“Dear Ermance!” her mother would say as she gazed at her, “may you be happier than your parents!”
At such times, Adeline would devote a moment’s thought to Edouard, whom she believed to have died long since in destitution and despair. “Ah!” she would say sometimes to Jacques, when their eyes expressed the same thought, “if only I could think that he died repentant, I feel that I should have some slight consolation.”
Jacques would make no reply, but he would call Ermance and take her to Adeline, that the sight of her might dispel a painful memory. Jacques did not know that a mother always sees in her child the image of the man she has loved.
One lovely summer evening, Jacques was walking to and fro pensively at the end of the garden; Ermance, not very far from her uncle, was amusing herself by plucking flowers, and Adeline, seated a few steps away on the turf, looked on in silence at the graceful movements of her daughter. Suddenly Ermance, as she ran toward a clump of rose bushes, uttered a cry of alarm and stopped abruptly. Adeline ran to her daughter; Jacques also drew near, and they both inquired what had frightened her.
“Look, look!” replied the child, pointing to the end of the garden, “look, it is still there; that face frightened me.”
Jacques and Adeline looked in the direction indicated by Ermance, and saw behind the small gate covered with boards, in the same spot where the face with moustaches had appeared long ago, a man’s face gazing into the garden.
“What a strange coincidence!” said Adeline, looking at Jacques; “do you remember, my friend, that at that same spot, ten years ago, you appeared before us?”
“That is true,” said Jacques; “yes, I remember very well.”
“We must excuse Ermance’s alarm, for I remember that then you frightened me terribly! That man seems to be in trouble; come, my daughter, let us go and offer help to him, and don’t be afraid any more; the unfortunate should inspire pity and not fear.”
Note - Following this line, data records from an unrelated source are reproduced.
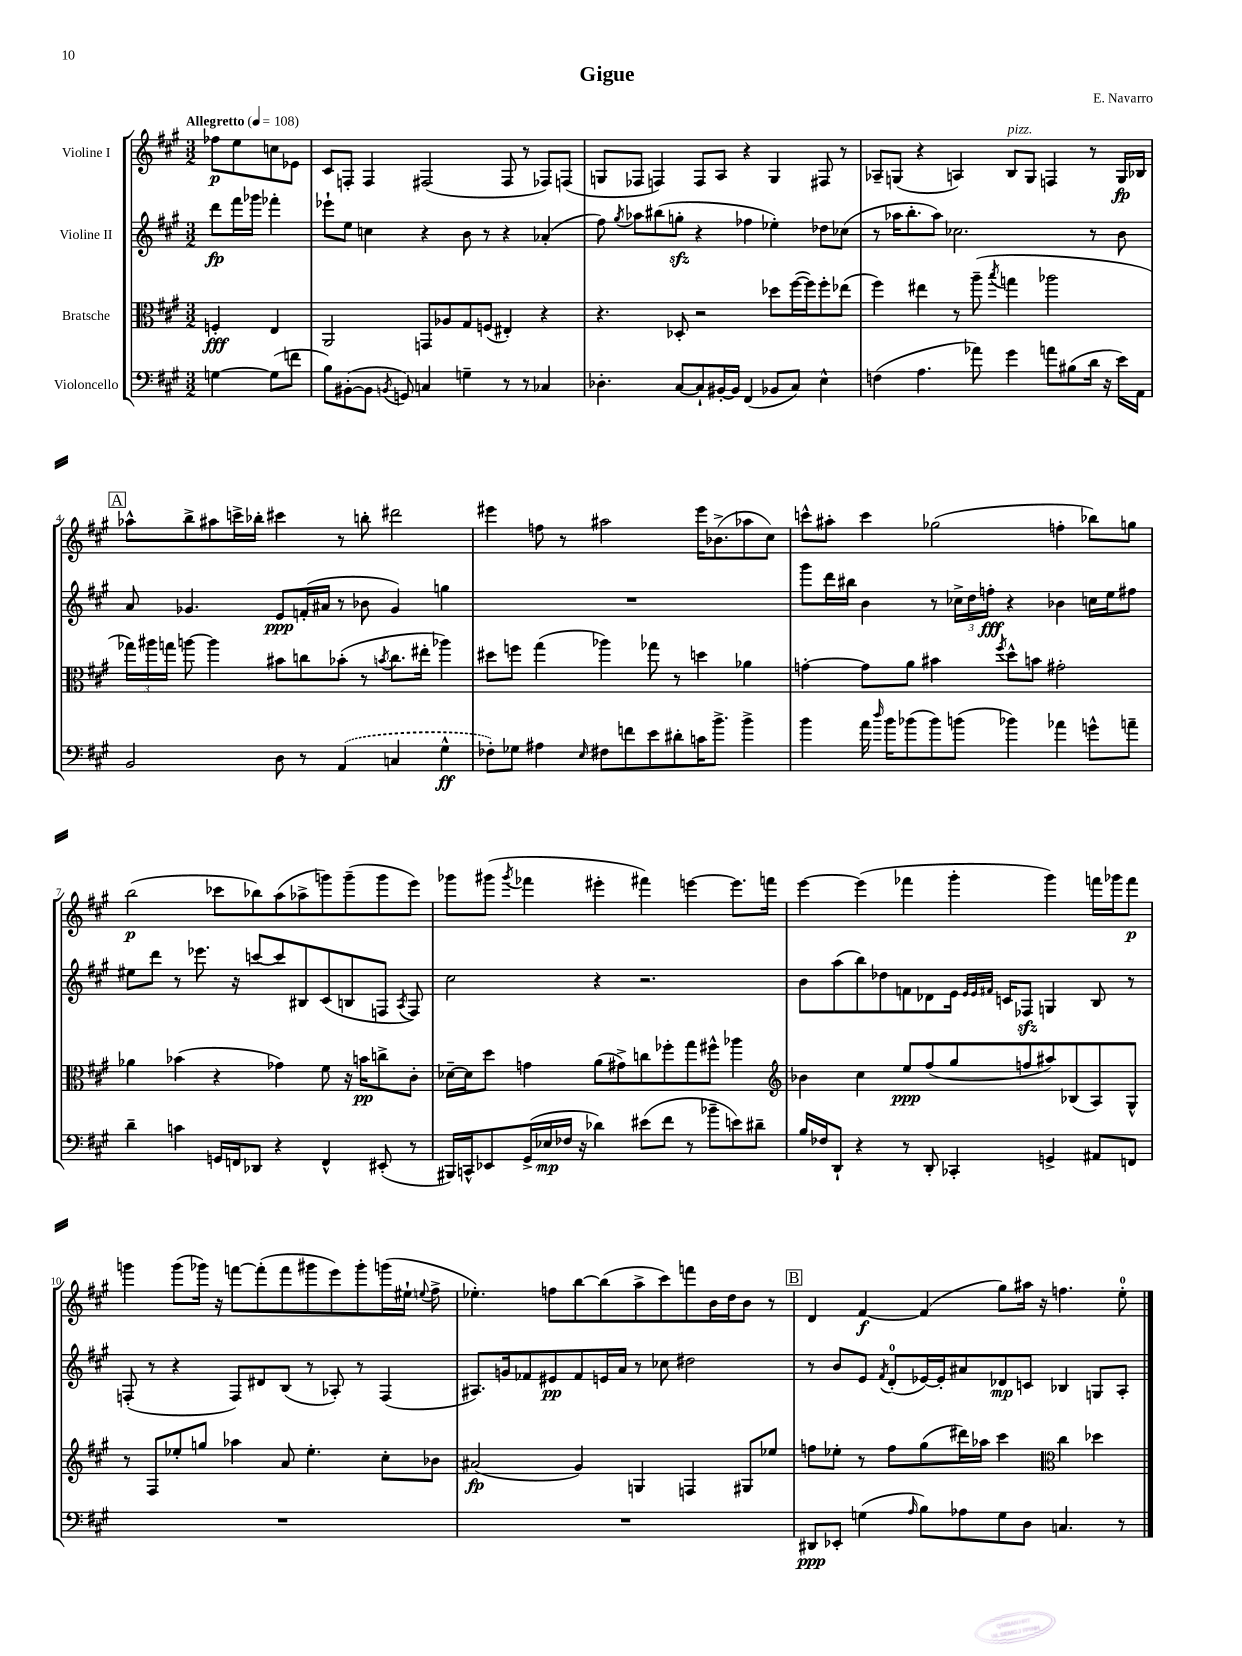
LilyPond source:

\header { title = "Gigue" composer = "E. Navarro" }
<<
\new StaffGroup <<
\new Staff = "s0" \with { instrumentName = "Violine I" } {
    \clef treble \key a \major \numericTimeSignature \time 3/2 \partial 2 \tempo "Allegretto" 4 = 108
    \autoBeamOff fes''8[\p e''8 c''8 ees'8] |
    cis'8[ f8]-. f4 fis2( fis8 r8 fes8[) f8]( |
    g8[ fes8] f4) f8[ a8] r4 g4 fis8 r8 |
    aes8[-- g8]( r4 a4) b8[^\markup { \italic "pizz." } g8] f4 r8 g16[\fp bes16] |
    \mark \markup { \box "A" } aes''8[-^ b''8-> ais''8 c'''16-> bes''16]-. cis'''4 r8 b''8-. dis'''2 |
    eis'''4 f''8 r8 ais''2 eis'''16[ bes'8.->( aes''8 cis''8]) |
    c'''8[-^ ais''8]-. c'''4 ges''2( f''4-. bes''8[) g''8] |
    b''2\p( ces'''8[ bes''8) a''8( aes''8-> g'''8) g'''8--( g'''8 e'''8]) |
    ges'''8[ gis'''8]( \acciaccatura { gis'''8 } fes'''4 eis'''4-. fis'''4) e'''4~ e'''8.[ f'''16] |
    e'''4~ e'''4( fes'''4 gis'''4-. gis'''4) f'''16[ ges'''16 f'''8]\p |
    g'''4 g'''8[( ges'''16]) r16 f'''8[~ f'''8-.( f'''8 gis'''8 e'''8) gis'''8-. g'''16( eis''16]-! \appoggiatura { e''8 } fis''8-> |
    ees''4.-.) f''8[ b''8~ b''8( a''8-> cis'''8) f'''8 b'16 d''16 b'8] r8 |
    \mark \markup { \box "B" } d'4 fis'4~\f fis'4( gis''8[) ais''16] r16 f''4. e''8-0-. \bar "|." |
}
\new Staff = "s1" \with { instrumentName = "Violine II" } {
    \clef treble \key a \major \numericTimeSignature \time 3/2 \partial 2
    \autoBeamOff d'''8[\fp fis'''16 ges'''16] fes'''4-. |
    ees'''8[-! e''8] c''4 r4 b'8 r8 r4 aes'4-.( |
    fis''8) \acciaccatura { gis''8 } aes''8[ bis''8( g''8]-.\sfz r4 fes''4 ees''4-.) des''8[ ces''8]( |
    r8 aes''16[ b''8.-. aes''8]) ces''2. r8 b'8 |
    \mark \markup { \box "A" } a'8 ges'4. e'8[\ppp f'16-.( ais'16] r8 bes'8 ges'4) g''4 |
    R1. |
    gis'''8[ d'''16 bis''16] b'4 r8 \tuplet 3/2 { ces''16[-> d''16 f''16]-.\fff } r4 bes'4 c''16[ e''16 fis''8] |
    eis''8[ d'''8] r8 ees'''8. r16 c'''8[~ c'''8 bis8 cis'8( b8 f8] \acciaccatura { a8 } f8) |
    cis''2 r4 r2. |
    b'8[ a''8( b''8) des''8 f'8 des'8 e'16] \grace { e'32[ e'32 fis'32] } c'16[ fes8]\sfz g4 b8 r8 |
    f8-.( r8 r4 f8[) dis'8 b8]( r8 aes8-.) r8 f4( |
    ais8.[) g'16 fes'8 eis'8\pp fes'8 e'16 a'16] r8 ces''8 dis''2 |
    \mark \markup { \box "B" } r8 b'8[ e'8] \acciaccatura { fis'8 } d'8[-0-.( ees'16~) ees'16-. ais'8 des'8\mp c'8] bes4 g8[ a8]-. \bar "|." |
}
\new Staff = "s2" \with { instrumentName = "Bratsche" } {
    \clef alto \key a \major \numericTimeSignature \time 3/2 \partial 2
    \autoBeamOff f4-.\fff e4 |
    a,2 g,8[ aes8 gis8 f8]( eis4-.) r4 |
    r4. des8-. r2 des''8[ fis''16~( fis''16) fis''8-. ees''8]( |
    fis''4) eis''4 r8 a''8--( \acciaccatura { b''8 } g''4 aes''2 |
    \mark \markup { \box "A" } \tuplet 3/2 { ges''16[) ais''16 g''16] } a''8~ a''4 bis'8[ c''8 bes'8]-.( r8 \acciaccatura { b'8 } c''8.[ eis''16]-. aes''4) |
    dis''8[ f''8] gis''4( aes''4) ges''8 r8 d''4 aes'4 |
    g'4~-. g'8[ a'8] bis'4 \acciaccatura { fis''8 } d''8[-^ b'8] gis'2-. |
    aes'4 bes'4( r4 ges'4) fis'8 r16 b'16[\pp c''8-> cis'8]-. |
    des'16[~-- des'16 d''8] g'4 a'8[( gis'8->) c''8 fes''8-. gis''8 fis''8]-^ aes''4 |
    \clef treble bes'4 cis''4 e''8[\ppp fis''8( gis''8 f''8 ais''8) bes8( a8) gis8]-^ |
    r8 fis8[ ees''8-. g''8] aes''4 a'8 ees''4.-. cis''8[-. bes'8] |
    ais'2\fp( gis'4) g4 f4 gis8[ ees''8] |
    \mark \markup { \box "B" } f''8[ ees''8]-. r8 f''8[ gis''8( dis'''16) aes''16] cis'''4 \clef alto cis''4 des''4 \bar "|." |
}
\new Staff = "s3" \with { instrumentName = "Violoncello" } {
    \clef bass \key a \major \numericTimeSignature \time 3/2 \partial 2
    \autoBeamOff g4~ g8[( f'8] |
    b8[) bis,8~-.( bis,8] \acciaccatura { b,8 } g,8) c4 g4-- r8 r8 ces4 |
    des4.-. cis8[~ cis8-! bis,16~-. bis,16] fis,4( bes,8[ cis8]) e4-^ |
    f4( a4. aes'8) gis'4 a'8[ bis8( d'16] r16 e'16[) a,16] |
    \mark \markup { \box "A" } b,2 d8 r8 \once \slurDashed a,4( c4 gis4-^\ff |
    fes8[-.) ges8] ais4 \grace { e16 } fis8[ f'8 e'8 dis'8-. c'16 b'8.]-> b'4-> |
    b'4 a'16 \grace { d''16 } b'16[ bes'8( bes'8) b'8]( bes'4) aes'4 g'8[-^ a'8]-- |
    d'4-- c'4 g,16[ f,16 des,8] r4 f,4-^ eis,8-.( r8 |
    bis,,16[) c,16-^ ees,8 gis,16->( ees16\mp fes16] r16 des'4) eis'8[( fis'8] r8 bes'8[-- e'8) dis'8]-- |
    b16[ fes16 d,8]-! r4 r8 d,8-. ces,4-. g,4-> ais,8[ f,8] |
    R1. |
    R1. |
    \mark \markup { \box "B" } dis,8[\ppp ees,8]-. g4( \grace { a16 } b8[) aes8 g8 d8] c4. r8 \bar "|." |
}
>>
>>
As she spoke, Adeline and Ermance approached the gate. The features of the man who stood on the other side seemed to become animated; he gazed at the young woman and her daughter, then he turned his eyes upon Jacques, passed an arm through the gate, and seemed to implore their pity. Adeline had drawn near; she scrutinized the beggar, then uttered a piteous cry, and returned to Jacques, pale, distressed, trembling, and hardly able to speak.